Page-level text extractions
----

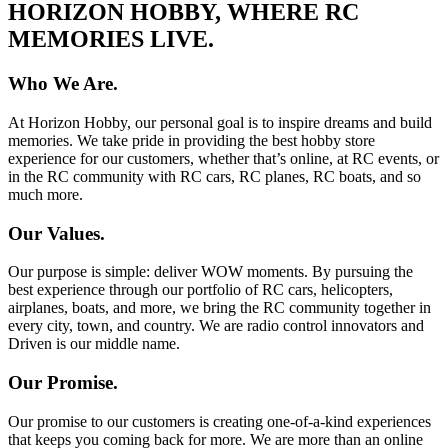
HORIZON HOBBY, WHERE RC
MEMORIES LIVE.
Who We Are.
At Horizon Hobby, our personal goal is to inspire dreams and build
memories. We take pride in providing the best hobby store
experience for our customers, whether that’s online, at RC events, or
in the RC community with RC cars, RC planes, RC boats, and so
much more.
Our Values.
Our purpose is simple: deliver WOW moments. By pursuing the
best experience through our portfolio of RC cars, helicopters,
airplanes, boats, and more, we bring the RC community together in
every city, town, and country. We are radio control innovators and
Driven is our middle name.
Our Promise.
Our promise to our customers is creating one-of-a-kind experiences
that keeps you coming back for more. We are more than an online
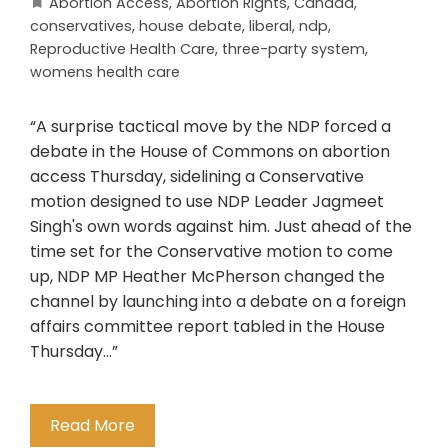
Abortion Access
,
Abortion Rights
,
Canada
,
conservatives
,
house debate
,
liberal
,
ndp
,
Reproductive Health Care
,
three-party system
,
womens health care
“A surprise tactical move by the NDP forced a
debate in the House of Commons on abortion
access Thursday, sidelining a Conservative
motion designed to use NDP Leader Jagmeet
Singh's own words against him. Just ahead of the
time set for the Conservative motion to come
up, NDP MP Heather McPherson changed the
channel by launching into a debate on a foreign
affairs committee report tabled in the House
Thursday…”
Read More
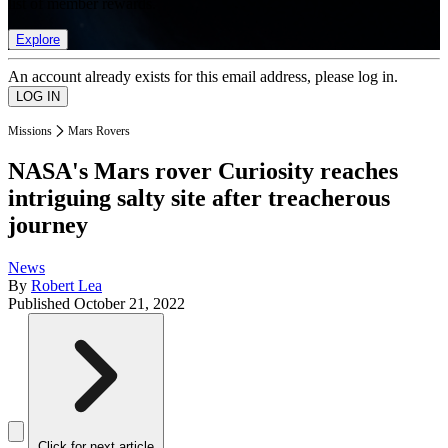
list of member rewards.
Explore
An account already exists for this email address, please log in.
Missions
Mars Rovers
NASA's Mars rover Curiosity reaches
intriguing salty site after treacherous
journey
News
By
Robert Lea
Published
October 21, 2022
Click for next article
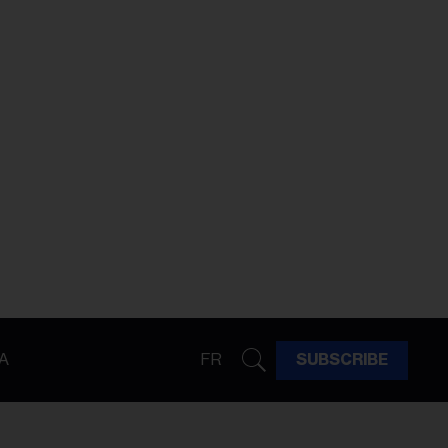
A
FR
SUBSCRIBE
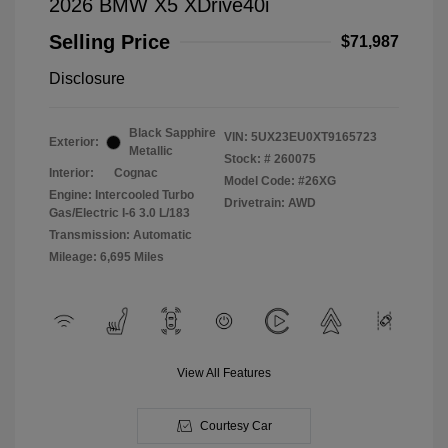
2026 BMW X5 XDrive40i
Selling Price
$71,987
Disclosure
Black Sapphire
VIN:
5UX23EU0XT9165723
Exterior:
Metallic
Stock: #
260075
Interior:
Cognac
Model Code: #26XG
Engine: Intercooled Turbo
Drivetrain: AWD
Gas/Electric I-6 3.0 L/183
Transmission: Automatic
Mileage: 6,695 Miles
View All Features
Courtesy Car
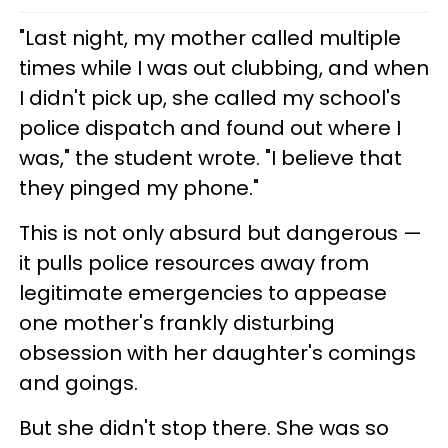
"Last night, my mother called multiple
times while I was out clubbing, and when
I didn't pick up, she called my school's
police dispatch and found out where I
was," the student wrote. "I believe that
they pinged my phone."
This is not only absurd but dangerous —
it pulls police resources away from
legitimate emergencies to appease
one mother's frankly disturbing
obsession with her daughter's comings
and goings.
But she didn't stop there. She was so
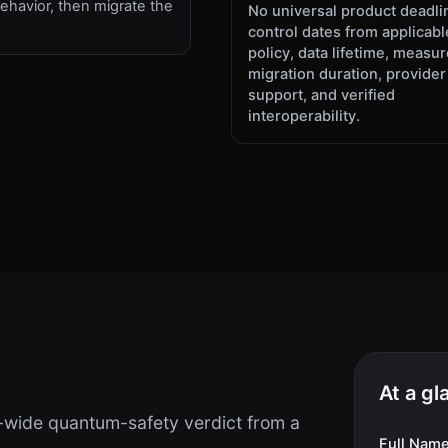
ehavior, then migrate the
No universal product deadli
.
control dates from applicabl
policy, data lifetime, measu
migration duration, provider
support, and verified
interoperability.
At a gl
-wide quantum-safety verdict from a
Full Nam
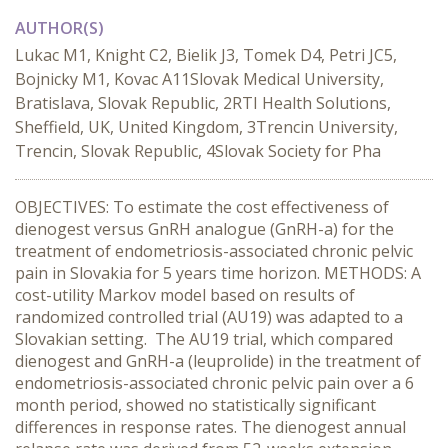
AUTHOR(S)
Lukac M1, Knight C2, Bielik J3, Tomek D4, Petri JC5,
Bojnicky M1, Kovac A11Slovak Medical University,
Bratislava, Slovak Republic, 2RTI Health Solutions,
Sheffield, UK, United Kingdom, 3Trencin University,
Trencin, Slovak Republic, 4Slovak Society for Pha
OBJECTIVES: To estimate the cost effectiveness of
dienogest versus GnRH analogue (GnRH-a) for the
treatment of endometriosis-associated chronic pelvic
pain in Slovakia for 5 years time horizon. METHODS: A
cost-utility Markov model based on results of
randomized controlled trial (AU19) was adapted to a
Slovakian setting. The AU19 trial, which compared
dienogest and GnRH-a (leuprolide) in the treatment of
endometriosis-associated chronic pelvic pain over a 6
month period, showed no statistically significant
differences in response rates. The dienogest annual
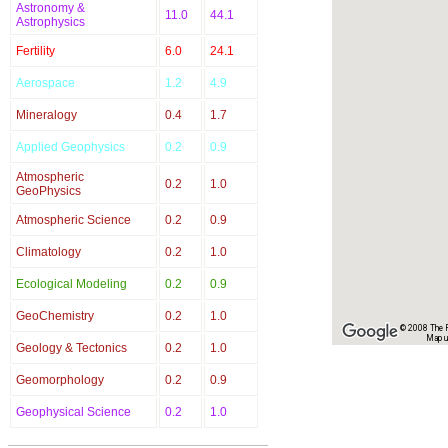
Astronomy &
11.0
44.1
Astrophysics
Fertility
6.0
24.1
Aerospace
1.2
4.9
Mineralogy
0.4
1.7
Applied Geophysics
0.2
0.9
Atmospheric
0.2
1.0
GeoPhysics
Atmospheric Science
0.2
0.9
Climatology
0.2
1.0
Ecological Modeling
0.2
0.9
GeoChemistry
0.2
1.0
© 2008 The Re
Map u
Geology & Tectonics
0.2
1.0
Geomorphology
0.2
0.9
Geophysical Science
0.2
1.0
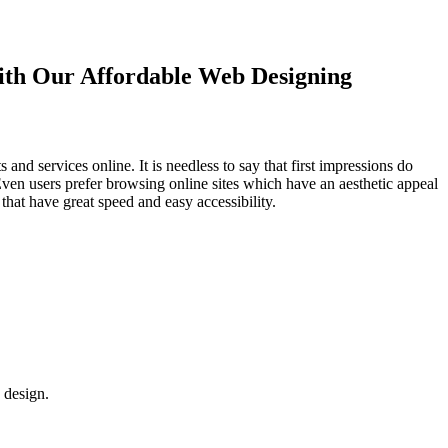
with Our
Affordable Web Designing
d services online. It is needless to say that first impressions do
Even users prefer browsing online sites which have an aesthetic appeal
that have great speed and easy accessibility.
 design.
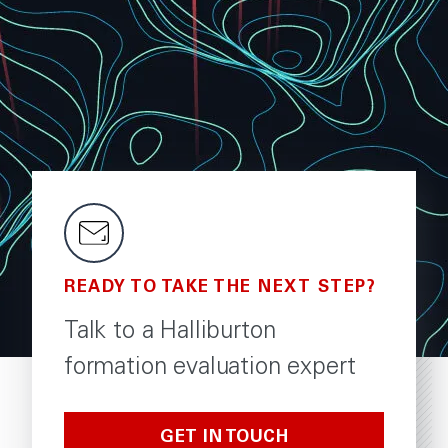
READY TO TAKE THE NEXT STEP?
Talk to a Halliburton
formation evaluation expert
GET IN TOUCH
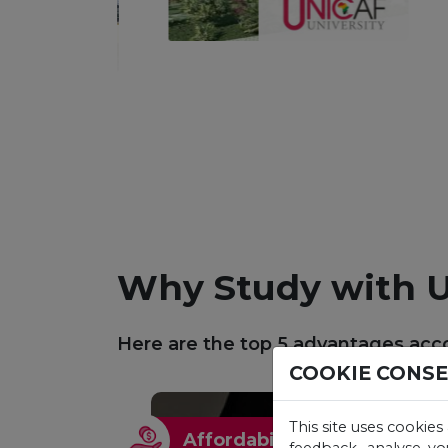
Why Study with U
Here are the top 5 advantages acco
COOKIE CONS
This site uses cookies
Affordability
feedback, analyse yo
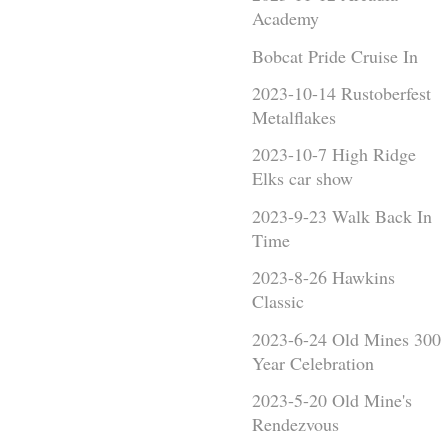
Academy
Bobcat Pride Cruise In
2023-10-14 Rustoberfest
Metalflakes
2023-10-7 High Ridge
Elks car show
2023-9-23 Walk Back In
Time
2023-8-26 Hawkins
Classic
2023-6-24 Old Mines 300
Year Celebration
2023-5-20 Old Mine's
Rendezvous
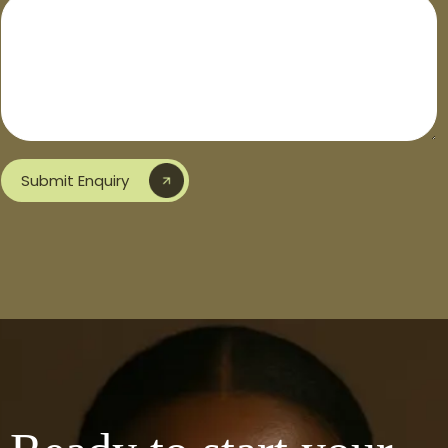
Submit Enquiry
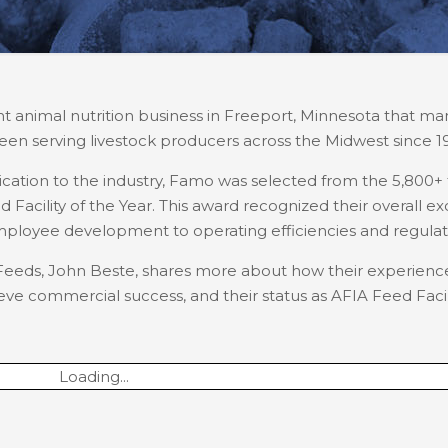
t animal nutrition business in Freeport, Minnesota that man
een serving livestock producers across the Midwest since 1
dication to the industry, Famo was selected from the 5,800+ 
Facility of the Year. This award recognized their overall e
employee development to operating efficiencies and regula
mo Feeds, John Beste, shares more about how their experie
ve commercial success, and their status as AFIA Feed Facili
Loading...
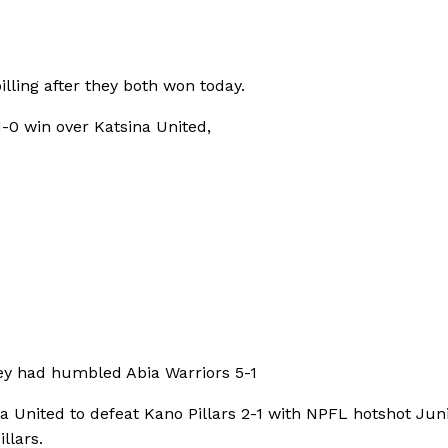
lling after they both won today.
1-0 win over Katsina United,
hey had humbled Abia Warriors 5-1
 United to defeat Kano Pillars 2-1 with NPFL hotshot Jun
llars.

----

[Task]: If a line of the records includes the string "United", copy it out.

[Answer to the problem]:
Sheffield, UK, United Kingdom, 3Trencin University,
1-0 win over Katsina United,
 United to defeat Kano Pillars 2-1 with NPFL hotshot Jun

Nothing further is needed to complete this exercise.